Saved entries
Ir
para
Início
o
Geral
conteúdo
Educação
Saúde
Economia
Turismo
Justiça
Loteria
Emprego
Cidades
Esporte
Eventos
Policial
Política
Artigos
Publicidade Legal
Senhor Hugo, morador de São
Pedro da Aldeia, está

*WHAT IS EXPECTED:*
Render every line from all the rows above as a Markdown table with the columns "No." and "Line", omitting blank lines.

*REPLY:*
| No. | Line |
|---|---|
| 1 | Ir |
| 2 | para |
| 3 | Início |
| 4 | o |
| 5 | Geral |
| 6 | conteúdo |
| 7 | Educação |
| 8 | Saúde |
| 9 | Economia |
| 10 | Turismo |
| 11 | Justiça |
| 12 | Loteria |
| 13 | Emprego |
| 14 | Cidades |
| 15 | Esporte |
| 16 | Eventos |
| 17 | Policial |
| 18 | Política |
| 19 | Artigos |
| 20 | Publicidade Legal |
| 21 | Senhor Hugo, morador de São |
| 22 | Pedro da Aldeia, está |